Another client, Kathy Hume of Lexington, said she ran into Mary Carter soon after the business opened last month, when Hume was losing her 9-year-old brindle-colored boxer, Tyson.

"We're not the type to go all out and have a funeral, but we wanted him treated with care," said Hume. "Mary was very caring. At the vet's office, she put him in a clean white blanket and at the funeral home, we had a private moment with his ashes."

After buying a cherry box for the ashes, Hume said, her family spent $220.

'They were very helpful'

In Frankfort, Harrod Brothers owns a pet crematorium in a location separate from that of the human crematorium.

Former Franklin County Judge Executive Bob Arnold said that he called on Harrod Brothers twice in the last several months to help with the burials of his wife's basset hound, Willie, as well as Arnold's guide dog, a black lab named Onyx.

"We wanted them buried in the back yard. They sent someone right over.

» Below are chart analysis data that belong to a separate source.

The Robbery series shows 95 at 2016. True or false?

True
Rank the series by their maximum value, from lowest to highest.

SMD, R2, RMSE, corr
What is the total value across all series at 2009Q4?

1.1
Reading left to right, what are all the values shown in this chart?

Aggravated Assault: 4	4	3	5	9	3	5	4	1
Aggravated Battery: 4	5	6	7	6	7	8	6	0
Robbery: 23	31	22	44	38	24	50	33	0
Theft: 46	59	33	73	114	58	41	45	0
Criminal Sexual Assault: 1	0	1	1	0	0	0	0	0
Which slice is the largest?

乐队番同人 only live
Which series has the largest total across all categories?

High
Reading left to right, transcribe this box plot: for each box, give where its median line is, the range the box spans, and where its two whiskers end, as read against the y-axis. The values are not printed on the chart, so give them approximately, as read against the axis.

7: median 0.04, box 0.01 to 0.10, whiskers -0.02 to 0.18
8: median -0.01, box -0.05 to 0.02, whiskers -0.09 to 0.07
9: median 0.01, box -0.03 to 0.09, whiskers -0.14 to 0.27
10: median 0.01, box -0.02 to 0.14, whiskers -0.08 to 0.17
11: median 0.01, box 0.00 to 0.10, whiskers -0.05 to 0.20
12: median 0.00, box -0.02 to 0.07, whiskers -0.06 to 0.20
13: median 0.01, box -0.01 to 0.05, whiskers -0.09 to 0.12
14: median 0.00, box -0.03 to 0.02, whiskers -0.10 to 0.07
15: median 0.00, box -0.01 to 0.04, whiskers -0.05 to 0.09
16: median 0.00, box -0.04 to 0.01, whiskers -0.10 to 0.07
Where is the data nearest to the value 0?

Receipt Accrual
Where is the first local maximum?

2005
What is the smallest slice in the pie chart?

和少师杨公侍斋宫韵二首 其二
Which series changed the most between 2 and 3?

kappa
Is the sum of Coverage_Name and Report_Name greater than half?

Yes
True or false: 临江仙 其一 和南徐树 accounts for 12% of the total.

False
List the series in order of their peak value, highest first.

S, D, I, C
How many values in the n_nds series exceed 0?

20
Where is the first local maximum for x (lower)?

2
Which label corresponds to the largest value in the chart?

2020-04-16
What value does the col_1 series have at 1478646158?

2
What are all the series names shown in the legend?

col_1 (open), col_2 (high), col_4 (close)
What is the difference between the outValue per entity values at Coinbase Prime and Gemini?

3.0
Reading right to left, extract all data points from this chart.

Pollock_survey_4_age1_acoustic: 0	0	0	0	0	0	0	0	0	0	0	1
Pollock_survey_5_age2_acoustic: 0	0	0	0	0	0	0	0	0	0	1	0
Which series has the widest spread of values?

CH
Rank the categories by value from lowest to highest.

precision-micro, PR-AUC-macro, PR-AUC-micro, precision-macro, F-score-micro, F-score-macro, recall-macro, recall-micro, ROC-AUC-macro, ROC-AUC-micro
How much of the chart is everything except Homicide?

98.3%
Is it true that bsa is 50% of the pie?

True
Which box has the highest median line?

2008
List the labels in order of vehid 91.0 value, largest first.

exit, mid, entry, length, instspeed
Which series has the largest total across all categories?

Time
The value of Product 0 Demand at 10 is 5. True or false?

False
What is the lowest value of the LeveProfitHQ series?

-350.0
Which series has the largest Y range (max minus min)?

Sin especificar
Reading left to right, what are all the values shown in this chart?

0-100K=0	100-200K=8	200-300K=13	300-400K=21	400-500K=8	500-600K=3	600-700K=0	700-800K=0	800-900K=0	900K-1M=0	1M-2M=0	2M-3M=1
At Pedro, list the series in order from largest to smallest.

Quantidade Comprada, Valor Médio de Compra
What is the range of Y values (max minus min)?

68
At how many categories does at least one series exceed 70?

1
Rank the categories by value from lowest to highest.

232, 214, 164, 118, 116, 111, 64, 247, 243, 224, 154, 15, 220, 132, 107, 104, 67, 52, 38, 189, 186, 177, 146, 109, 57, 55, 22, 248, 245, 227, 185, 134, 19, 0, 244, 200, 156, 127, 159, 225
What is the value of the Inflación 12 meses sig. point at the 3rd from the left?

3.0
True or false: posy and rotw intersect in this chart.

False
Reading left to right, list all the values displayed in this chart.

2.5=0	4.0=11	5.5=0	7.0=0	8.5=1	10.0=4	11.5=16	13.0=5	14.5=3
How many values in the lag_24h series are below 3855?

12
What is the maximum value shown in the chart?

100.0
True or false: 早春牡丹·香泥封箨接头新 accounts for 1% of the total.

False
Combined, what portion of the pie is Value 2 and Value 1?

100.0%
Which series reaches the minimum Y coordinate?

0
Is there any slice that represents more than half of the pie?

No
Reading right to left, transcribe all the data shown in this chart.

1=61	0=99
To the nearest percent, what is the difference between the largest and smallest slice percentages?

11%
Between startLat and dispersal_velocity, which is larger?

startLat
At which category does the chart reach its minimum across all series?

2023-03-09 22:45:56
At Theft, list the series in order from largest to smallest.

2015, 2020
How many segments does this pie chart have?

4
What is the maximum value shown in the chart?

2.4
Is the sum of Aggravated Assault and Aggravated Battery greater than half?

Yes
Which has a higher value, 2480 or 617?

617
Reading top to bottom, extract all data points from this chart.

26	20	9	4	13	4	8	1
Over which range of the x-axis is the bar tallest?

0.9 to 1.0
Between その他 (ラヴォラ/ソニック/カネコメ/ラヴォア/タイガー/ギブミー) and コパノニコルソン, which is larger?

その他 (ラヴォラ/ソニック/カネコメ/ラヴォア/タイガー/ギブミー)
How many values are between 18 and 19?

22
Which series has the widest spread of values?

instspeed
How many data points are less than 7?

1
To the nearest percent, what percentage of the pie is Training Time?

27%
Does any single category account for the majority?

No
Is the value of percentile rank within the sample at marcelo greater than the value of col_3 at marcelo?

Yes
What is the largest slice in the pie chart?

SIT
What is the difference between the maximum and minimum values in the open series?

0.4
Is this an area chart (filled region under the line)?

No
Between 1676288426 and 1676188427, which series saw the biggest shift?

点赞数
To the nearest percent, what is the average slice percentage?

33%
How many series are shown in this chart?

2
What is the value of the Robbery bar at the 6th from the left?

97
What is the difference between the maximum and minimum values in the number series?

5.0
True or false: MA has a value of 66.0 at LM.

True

They were very helpful," said Arnold.

In Florence at Faithful Friends Pet Memory Center, Clary said she doesn't have a formal viewing area, but she helps clients hold private services and will go to a home or a veterinary office to pick up a pet after its death. Clary also offers pet coffins, urns and memorial items such as a certificate of passing, markers and paw prints. A basic cremation for a dog weighing under 25 pounds costs about $145, she said.

Full service fairly rare

Coleen Ellis, who opened her first full-service funeral home Pet Angel Memorial Service in the Indianapolis suburb of Carmel, Indiana in 2004 and now has three other franchises across the country, said full-service pet funeral homes are still fairly rare.

"We're serving 400 families a month," said Ellis. "There are doggie day cares and doggie spas. Why wouldn't it be that way in death? I see it coming out of a trend and just becoming a way of life."

Mary Carter says in just one month in operation in Central Kentucky, she and her family realize that they are doing more than running a business: "You have to have the ability to feel the emotion that people are feeling."

She says they are helping people through what High, the communication coordinator at the National Funeral Directors Association, describes as "a big life event just as the death of a human."